As you can see, the car is a Caterham 7. It was built from a kit delivered in October
1995 and was intended as a winter project. In fact, with the help of my younger
son Tim, it was completed in just over two weeks, much to my wife’s annoyance as
she thought it was going to keep me occupied for a good bit longer.
The car started life as a deDion chassis with a 2 litre Vauxhall engine running on
twin 45DCOE Weber carburettors and with a standard wet sump. It came with clamshell
wings, which seemed like a good idea at the time, as did the 16” wheels with Michelin
Pilot tyres. Boy, what a mistake they were - not for nothing did they become known
as Michelin ‘Pileups’!
After a couple of years of general motoring, which included a serious accident brought
about when the above mentioned tyres decided to take on the performance of ice skates
on a wet white line whilst driving over the Devil’s Dyke above Brighton (well, Hove
actually), I decided that I’d had enough of pottering about and investigated competing
in sprints and hillclimbs. The need for speed lead to a long list of modifications
and performance improvements that have taken 15 years to reach their current state.
I am indebted to Steve Broughton at SB Developments of Surbiton for relieving me
of so much money over the years and which would otherwise simply have been wasted
on trivia. Seriously, Steve’s advice has been tremendous and we have now arrived
at a outstanding hillclimb car; I just wish that my driving skills were up to the
car’s performance. Most of the engine tuning parts have come from SBD, and the cylinder
head and inlet manifold modifications, on Steve’s recommendation, by Simon Armstrong
at Ultimate Performance. With 250 bhp and 195 lbft of torque on tap, the car is
quite simply outstanding and awesome to drive. I know that SBD have since sold a
number of similar configuration kits and their owners are as delighted as I am with
mine. To get the best out of any modification requires expert engine mapping and
for that I had no further to look than ‘the two Steves’ at Track n’ Road.

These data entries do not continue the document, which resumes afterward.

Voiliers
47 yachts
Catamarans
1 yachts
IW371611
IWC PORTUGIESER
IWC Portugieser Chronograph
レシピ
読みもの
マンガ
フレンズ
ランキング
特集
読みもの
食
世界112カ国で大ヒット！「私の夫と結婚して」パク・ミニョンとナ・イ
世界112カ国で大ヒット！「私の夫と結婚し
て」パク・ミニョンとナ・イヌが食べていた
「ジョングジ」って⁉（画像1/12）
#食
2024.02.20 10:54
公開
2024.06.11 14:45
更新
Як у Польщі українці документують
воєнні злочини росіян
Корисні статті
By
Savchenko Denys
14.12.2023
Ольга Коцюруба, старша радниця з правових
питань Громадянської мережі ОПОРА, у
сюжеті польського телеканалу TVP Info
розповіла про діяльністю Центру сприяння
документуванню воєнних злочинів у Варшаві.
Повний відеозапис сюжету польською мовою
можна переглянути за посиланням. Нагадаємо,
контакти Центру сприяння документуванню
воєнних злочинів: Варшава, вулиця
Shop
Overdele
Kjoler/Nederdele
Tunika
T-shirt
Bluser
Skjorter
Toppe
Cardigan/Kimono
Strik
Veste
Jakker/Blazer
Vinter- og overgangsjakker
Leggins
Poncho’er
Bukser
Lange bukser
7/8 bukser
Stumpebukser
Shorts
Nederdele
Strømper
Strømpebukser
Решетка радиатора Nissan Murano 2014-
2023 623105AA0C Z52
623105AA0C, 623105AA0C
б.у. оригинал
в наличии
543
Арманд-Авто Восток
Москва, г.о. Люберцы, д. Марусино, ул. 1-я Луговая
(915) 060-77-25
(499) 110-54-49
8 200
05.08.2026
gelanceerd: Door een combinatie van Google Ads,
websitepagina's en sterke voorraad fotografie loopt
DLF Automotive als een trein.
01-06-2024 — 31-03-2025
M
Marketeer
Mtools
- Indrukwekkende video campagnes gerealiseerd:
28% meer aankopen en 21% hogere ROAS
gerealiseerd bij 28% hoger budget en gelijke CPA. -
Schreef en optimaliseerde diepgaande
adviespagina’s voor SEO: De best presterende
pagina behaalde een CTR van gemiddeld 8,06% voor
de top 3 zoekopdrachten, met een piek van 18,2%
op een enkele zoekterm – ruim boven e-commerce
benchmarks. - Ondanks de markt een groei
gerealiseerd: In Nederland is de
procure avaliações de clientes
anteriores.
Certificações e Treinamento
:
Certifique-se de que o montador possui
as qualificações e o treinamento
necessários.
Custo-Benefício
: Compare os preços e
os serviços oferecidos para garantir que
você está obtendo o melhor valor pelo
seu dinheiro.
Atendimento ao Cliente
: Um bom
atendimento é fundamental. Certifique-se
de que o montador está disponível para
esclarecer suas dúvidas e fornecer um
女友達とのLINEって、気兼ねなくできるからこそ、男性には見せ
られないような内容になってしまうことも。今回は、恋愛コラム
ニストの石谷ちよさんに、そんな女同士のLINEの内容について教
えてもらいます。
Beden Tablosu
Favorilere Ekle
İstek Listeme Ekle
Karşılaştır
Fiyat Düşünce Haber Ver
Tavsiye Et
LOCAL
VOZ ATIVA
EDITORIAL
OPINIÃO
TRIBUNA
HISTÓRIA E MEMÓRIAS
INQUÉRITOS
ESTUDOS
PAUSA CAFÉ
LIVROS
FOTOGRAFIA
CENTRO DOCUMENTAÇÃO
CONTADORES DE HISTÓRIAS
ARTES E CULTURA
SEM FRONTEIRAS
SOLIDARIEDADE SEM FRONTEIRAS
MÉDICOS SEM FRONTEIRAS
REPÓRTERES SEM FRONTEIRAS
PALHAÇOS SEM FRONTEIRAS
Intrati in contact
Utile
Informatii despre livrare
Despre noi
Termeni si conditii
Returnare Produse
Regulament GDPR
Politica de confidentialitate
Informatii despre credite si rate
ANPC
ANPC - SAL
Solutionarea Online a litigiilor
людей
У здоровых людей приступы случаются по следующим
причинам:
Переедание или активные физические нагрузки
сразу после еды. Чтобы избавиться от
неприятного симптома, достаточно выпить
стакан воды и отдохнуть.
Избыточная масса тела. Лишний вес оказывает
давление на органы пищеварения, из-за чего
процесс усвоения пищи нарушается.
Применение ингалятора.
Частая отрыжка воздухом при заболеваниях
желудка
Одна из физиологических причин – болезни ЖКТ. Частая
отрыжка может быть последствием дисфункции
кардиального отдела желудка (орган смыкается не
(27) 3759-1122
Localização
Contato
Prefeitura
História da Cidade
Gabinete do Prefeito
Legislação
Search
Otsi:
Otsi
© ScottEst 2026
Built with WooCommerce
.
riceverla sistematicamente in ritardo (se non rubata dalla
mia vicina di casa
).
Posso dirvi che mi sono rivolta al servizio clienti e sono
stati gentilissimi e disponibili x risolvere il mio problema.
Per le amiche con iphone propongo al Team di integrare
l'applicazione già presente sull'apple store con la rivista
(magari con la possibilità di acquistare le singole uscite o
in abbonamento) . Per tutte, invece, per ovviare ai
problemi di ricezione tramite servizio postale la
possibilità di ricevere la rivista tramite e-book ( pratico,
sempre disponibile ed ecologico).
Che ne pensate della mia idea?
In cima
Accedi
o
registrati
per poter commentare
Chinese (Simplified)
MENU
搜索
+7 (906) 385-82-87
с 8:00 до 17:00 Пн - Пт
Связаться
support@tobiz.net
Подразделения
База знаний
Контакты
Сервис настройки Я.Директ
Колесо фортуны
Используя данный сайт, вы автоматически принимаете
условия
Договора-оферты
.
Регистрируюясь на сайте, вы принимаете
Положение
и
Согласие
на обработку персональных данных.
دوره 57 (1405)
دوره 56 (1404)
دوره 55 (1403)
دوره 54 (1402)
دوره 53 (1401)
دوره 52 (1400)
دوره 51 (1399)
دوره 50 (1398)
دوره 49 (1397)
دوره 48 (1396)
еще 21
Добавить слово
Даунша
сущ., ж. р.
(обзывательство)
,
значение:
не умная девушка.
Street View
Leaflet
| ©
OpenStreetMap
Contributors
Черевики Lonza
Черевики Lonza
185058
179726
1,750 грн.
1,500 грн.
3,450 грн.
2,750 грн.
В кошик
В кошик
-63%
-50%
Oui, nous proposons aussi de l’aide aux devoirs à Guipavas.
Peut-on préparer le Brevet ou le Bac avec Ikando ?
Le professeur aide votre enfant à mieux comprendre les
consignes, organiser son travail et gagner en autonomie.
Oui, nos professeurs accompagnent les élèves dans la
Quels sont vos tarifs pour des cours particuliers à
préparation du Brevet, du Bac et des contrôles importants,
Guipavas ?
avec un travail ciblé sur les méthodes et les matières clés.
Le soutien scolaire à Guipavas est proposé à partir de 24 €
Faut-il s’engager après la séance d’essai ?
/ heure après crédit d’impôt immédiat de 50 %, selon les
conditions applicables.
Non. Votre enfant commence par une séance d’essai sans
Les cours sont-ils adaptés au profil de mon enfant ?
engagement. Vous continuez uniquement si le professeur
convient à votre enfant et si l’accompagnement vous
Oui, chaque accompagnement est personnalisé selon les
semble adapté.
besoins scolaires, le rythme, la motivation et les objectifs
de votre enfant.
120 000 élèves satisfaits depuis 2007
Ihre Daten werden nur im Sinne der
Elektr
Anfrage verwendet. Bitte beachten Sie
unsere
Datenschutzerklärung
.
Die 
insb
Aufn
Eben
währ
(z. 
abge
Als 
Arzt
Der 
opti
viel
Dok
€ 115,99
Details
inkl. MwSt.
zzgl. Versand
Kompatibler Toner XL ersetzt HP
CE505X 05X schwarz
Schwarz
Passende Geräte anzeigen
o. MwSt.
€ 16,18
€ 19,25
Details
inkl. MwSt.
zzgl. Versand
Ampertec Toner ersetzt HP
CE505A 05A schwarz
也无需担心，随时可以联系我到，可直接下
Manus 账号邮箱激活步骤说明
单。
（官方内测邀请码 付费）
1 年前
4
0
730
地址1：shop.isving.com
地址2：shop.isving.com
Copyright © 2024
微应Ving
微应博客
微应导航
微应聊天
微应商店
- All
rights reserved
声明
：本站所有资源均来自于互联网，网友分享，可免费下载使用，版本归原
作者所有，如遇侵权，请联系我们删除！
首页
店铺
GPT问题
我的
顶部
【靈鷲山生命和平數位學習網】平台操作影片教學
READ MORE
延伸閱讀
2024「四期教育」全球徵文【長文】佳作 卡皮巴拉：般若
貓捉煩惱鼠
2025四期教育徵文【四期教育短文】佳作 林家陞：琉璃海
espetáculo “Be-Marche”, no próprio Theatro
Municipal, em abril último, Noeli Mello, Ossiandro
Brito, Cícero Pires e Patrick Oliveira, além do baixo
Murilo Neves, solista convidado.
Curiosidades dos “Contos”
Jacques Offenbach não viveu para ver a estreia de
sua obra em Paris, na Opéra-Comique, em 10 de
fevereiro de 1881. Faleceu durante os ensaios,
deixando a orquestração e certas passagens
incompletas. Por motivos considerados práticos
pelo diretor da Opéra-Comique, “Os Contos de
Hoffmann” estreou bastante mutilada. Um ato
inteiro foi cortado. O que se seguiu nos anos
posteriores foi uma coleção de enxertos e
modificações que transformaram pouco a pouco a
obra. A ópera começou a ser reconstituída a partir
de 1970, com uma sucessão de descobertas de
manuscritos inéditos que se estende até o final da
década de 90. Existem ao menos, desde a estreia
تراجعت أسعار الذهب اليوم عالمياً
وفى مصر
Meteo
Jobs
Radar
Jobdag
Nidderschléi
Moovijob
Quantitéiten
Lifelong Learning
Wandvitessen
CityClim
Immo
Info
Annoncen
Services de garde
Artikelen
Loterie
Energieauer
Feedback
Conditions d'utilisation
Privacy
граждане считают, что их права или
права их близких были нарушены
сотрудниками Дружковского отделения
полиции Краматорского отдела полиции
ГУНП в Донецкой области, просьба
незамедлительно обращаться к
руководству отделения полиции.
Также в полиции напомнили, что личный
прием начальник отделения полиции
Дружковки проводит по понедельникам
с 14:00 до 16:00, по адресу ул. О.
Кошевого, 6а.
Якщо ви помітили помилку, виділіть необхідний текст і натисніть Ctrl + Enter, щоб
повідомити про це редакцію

Being a 16 year old car, its not going to be as sophisticated (if that term can be
applied to a kit car) as a more modern Caterham chassis. Its undoubtedly heavier
than today’s units, especially with the Vauxhall lump, but being 6’ 2” and 15½ stone,
were I to start again, I would seriously look at the wider SV chassis, with a Ford
Duratec engine which is both a lot lighter than the Vx, cheaper and very tunable.
For now though I’m delighted with her.